The handling of the complaint

Finding

Reasonable redress

  1. The landlord has not evidenced it acknowledged the resident’s formal complaint. It did however provide its stage 1 complaint response (2 December 2024) within 7 working days of her raising it on 22 November 2024. This is in line with its complaint handling policy of 10-working days.
  2. The landlord acknowledged the resident’s escalation on 9 December 2024. This was within 5 working days of her raising it on 2 December 2024, and in line with its complaint handling timescales (5 days).
  3. The landlord provided its stage 2 response on 17 December 2024. This was within its 20-working day timeframe for handling stage 2 complaints. It acknowledged it could have done better in its initial investigation, apologised and offered £40 discretionary compensation.
  4. The landlord provided a response which acknowledged its failings in its initial investigation, covering all the points raised by the resident in its stage 2 complaint response and offered fair compensation. This is reasonable and consistent with the Ombudsman’s Dispute Resolution Principles. Accordingly, a finding of reasonable redress has been made.

Learning

  1. The landlord failed to evidence it had sent a complaint acknowledgment at stage 1 and its response was insufficient.

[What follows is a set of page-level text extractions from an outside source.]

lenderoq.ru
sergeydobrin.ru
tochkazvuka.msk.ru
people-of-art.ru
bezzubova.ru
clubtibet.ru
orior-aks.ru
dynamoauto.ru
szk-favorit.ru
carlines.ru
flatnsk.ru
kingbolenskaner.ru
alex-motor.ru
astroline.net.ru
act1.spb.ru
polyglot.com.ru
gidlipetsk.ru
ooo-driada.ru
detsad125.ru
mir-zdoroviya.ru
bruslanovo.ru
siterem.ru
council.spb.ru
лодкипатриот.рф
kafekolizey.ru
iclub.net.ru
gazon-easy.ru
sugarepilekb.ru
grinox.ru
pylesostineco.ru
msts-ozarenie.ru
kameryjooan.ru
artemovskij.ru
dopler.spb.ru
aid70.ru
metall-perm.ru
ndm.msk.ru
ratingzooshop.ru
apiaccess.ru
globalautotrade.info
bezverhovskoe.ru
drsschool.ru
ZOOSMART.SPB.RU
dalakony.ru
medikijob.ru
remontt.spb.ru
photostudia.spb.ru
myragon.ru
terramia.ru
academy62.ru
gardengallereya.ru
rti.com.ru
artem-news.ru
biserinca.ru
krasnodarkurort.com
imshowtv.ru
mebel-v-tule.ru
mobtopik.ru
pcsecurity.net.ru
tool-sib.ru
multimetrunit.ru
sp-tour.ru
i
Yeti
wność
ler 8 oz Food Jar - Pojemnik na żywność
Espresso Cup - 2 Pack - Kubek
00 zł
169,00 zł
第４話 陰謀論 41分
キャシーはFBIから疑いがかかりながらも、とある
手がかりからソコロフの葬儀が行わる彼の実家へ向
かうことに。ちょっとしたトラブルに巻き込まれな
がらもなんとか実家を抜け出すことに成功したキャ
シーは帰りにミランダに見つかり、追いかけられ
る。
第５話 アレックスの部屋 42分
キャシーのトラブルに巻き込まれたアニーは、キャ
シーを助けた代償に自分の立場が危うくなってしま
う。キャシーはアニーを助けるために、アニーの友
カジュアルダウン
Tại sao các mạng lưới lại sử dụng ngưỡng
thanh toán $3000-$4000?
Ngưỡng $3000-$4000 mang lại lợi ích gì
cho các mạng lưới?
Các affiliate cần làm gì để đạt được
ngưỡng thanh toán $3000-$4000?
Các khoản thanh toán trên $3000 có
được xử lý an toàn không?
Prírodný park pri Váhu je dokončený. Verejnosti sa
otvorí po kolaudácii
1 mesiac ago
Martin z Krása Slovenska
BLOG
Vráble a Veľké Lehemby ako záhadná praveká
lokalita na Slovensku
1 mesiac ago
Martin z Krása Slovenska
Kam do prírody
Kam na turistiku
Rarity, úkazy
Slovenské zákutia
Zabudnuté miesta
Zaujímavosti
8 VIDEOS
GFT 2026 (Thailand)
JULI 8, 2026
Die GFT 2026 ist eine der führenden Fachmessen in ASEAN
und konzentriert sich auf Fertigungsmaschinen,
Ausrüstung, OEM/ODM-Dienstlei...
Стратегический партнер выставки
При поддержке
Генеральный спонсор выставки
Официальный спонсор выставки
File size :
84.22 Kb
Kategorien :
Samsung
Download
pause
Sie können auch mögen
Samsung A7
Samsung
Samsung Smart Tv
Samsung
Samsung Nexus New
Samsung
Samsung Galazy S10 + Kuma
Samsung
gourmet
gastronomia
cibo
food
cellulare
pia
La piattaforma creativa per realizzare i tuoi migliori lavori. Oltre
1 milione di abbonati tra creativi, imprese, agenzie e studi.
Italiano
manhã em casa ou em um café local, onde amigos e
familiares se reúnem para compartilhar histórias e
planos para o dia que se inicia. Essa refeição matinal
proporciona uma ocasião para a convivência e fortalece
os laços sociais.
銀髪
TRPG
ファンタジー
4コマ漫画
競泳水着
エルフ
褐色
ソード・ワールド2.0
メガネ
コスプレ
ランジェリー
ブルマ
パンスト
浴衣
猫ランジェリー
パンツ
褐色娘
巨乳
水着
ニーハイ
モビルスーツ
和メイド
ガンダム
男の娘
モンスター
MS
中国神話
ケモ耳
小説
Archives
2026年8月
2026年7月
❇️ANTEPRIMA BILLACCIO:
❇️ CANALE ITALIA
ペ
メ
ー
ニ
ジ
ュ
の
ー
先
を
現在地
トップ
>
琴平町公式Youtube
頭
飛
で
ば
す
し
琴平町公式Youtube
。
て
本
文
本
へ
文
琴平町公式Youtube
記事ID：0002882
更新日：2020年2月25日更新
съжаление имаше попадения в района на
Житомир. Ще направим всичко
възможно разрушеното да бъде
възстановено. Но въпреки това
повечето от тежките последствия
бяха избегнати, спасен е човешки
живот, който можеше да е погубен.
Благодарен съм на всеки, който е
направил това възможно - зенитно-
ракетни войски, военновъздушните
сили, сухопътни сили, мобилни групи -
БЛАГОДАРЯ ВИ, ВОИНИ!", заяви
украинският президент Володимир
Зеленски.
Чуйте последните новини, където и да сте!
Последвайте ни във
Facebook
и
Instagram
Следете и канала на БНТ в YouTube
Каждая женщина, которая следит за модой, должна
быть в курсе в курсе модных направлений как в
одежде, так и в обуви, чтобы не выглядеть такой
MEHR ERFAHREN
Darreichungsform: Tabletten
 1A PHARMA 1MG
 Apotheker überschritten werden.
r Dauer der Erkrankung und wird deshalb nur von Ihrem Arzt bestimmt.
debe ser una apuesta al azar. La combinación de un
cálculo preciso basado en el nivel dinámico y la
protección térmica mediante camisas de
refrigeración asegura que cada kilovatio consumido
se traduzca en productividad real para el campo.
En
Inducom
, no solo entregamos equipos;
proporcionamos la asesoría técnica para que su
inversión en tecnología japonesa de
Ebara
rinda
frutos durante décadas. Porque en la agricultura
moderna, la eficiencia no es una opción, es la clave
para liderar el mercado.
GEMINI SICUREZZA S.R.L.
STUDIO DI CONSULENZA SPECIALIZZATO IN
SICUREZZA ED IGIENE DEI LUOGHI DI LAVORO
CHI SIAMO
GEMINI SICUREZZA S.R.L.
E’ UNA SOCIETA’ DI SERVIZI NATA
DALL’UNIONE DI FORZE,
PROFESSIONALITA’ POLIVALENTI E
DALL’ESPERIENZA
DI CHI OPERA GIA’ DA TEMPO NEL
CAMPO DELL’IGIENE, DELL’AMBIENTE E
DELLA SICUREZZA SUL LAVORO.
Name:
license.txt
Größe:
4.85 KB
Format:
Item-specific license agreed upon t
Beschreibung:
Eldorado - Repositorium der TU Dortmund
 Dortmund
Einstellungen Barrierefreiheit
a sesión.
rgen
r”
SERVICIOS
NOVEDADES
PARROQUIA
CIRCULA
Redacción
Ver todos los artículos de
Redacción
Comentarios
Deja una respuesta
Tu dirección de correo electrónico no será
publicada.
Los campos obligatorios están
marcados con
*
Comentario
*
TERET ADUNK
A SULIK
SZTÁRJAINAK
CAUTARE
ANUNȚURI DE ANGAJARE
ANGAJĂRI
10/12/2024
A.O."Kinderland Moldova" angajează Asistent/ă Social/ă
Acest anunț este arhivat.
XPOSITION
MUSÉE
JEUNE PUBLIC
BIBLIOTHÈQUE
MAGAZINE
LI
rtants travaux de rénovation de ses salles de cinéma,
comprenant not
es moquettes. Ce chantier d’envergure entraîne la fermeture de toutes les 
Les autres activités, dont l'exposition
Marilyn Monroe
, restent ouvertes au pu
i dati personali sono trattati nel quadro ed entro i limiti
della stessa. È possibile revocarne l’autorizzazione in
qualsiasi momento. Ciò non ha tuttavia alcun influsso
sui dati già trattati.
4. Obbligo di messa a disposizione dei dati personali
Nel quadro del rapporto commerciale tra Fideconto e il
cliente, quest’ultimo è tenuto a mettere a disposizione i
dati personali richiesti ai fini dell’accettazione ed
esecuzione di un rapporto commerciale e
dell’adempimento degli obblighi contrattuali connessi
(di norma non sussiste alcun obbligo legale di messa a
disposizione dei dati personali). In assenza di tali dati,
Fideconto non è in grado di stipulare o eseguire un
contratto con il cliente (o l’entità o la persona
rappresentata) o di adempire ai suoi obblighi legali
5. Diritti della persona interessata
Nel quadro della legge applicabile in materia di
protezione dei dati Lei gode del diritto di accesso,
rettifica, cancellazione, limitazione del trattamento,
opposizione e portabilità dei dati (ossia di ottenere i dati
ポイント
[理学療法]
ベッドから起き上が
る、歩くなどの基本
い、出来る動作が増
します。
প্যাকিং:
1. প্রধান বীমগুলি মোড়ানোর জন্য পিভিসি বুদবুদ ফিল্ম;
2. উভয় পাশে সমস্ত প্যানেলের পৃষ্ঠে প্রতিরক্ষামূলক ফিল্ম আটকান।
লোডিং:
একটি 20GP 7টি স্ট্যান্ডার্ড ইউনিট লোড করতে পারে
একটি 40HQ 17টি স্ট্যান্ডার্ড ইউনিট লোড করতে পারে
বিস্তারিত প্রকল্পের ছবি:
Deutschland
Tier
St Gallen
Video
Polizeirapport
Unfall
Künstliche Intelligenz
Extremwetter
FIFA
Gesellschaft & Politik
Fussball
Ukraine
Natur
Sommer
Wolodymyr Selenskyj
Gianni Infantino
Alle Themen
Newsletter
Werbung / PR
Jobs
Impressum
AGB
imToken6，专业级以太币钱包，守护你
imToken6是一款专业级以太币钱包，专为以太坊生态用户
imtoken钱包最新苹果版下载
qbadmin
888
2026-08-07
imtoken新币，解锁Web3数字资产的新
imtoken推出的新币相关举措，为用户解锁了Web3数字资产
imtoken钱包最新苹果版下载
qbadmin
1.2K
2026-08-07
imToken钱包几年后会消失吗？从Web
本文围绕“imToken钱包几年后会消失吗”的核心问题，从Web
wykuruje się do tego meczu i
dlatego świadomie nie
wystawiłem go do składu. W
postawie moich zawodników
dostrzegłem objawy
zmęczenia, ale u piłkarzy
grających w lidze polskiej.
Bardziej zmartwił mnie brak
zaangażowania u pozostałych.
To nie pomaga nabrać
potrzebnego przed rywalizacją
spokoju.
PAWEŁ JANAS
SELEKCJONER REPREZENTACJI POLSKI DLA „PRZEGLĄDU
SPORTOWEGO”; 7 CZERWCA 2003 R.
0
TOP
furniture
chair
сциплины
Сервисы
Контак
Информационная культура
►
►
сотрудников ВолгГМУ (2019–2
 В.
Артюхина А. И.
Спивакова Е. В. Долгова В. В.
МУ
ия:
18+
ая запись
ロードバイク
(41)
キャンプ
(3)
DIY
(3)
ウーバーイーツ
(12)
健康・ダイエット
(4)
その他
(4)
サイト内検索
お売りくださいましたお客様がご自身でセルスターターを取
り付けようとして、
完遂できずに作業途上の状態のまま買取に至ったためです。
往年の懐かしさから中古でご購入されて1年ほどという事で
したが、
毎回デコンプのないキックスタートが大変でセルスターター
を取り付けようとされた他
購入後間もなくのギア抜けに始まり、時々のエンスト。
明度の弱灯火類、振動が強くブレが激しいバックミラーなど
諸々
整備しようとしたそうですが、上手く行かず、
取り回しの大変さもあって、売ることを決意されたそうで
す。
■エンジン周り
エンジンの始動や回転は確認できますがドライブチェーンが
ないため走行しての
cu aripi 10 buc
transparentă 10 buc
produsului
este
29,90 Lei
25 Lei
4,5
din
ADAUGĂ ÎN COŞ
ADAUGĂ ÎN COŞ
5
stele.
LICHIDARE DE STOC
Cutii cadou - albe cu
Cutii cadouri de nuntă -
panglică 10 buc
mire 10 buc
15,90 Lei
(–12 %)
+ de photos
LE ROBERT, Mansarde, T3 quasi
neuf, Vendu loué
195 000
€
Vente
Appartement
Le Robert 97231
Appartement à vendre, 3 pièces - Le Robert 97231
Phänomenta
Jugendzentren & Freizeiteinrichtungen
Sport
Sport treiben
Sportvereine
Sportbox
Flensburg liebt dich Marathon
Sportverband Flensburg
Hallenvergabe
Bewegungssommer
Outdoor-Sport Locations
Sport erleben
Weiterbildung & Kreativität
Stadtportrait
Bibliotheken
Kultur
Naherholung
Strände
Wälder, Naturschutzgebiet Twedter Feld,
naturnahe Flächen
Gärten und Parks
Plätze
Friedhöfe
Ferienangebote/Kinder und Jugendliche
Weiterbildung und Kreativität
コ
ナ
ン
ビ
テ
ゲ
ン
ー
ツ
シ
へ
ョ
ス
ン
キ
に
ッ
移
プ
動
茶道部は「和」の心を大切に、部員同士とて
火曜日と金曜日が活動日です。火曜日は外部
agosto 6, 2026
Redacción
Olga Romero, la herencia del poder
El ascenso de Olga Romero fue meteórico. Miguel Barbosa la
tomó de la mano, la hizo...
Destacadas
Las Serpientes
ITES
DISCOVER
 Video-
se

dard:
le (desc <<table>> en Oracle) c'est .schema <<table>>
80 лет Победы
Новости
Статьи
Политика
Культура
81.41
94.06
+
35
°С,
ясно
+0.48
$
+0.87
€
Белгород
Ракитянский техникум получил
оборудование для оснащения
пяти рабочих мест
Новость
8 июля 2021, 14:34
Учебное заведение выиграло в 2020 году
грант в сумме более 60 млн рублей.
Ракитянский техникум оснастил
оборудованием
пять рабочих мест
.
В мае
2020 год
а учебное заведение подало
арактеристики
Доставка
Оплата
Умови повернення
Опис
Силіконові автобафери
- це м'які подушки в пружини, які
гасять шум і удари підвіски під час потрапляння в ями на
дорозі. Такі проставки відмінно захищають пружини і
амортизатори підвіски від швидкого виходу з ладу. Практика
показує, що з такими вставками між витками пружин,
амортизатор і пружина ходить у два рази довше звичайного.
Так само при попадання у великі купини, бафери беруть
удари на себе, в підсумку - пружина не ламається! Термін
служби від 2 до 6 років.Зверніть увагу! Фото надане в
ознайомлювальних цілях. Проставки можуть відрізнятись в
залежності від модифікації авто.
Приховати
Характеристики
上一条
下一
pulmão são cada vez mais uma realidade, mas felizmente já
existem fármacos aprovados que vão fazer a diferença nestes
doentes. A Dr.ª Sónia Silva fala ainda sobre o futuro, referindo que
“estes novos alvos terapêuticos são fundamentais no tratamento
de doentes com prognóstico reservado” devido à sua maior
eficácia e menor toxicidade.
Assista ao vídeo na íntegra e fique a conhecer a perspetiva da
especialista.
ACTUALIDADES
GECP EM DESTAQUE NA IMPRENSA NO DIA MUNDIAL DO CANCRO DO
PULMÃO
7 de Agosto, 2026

It showed learning when it acknowledged the escalation and provided an improved stage 2 response.

Knowledge information management (record keeping)

  1. The landlord displayed good record keeping principles which allowed us to establish what went wrong and the measures required to put things right.

Communication

  1. The landlord has failed to evidence it kept the resident informed during the life of the repair which would have added to the resident’s distress and inconvenience.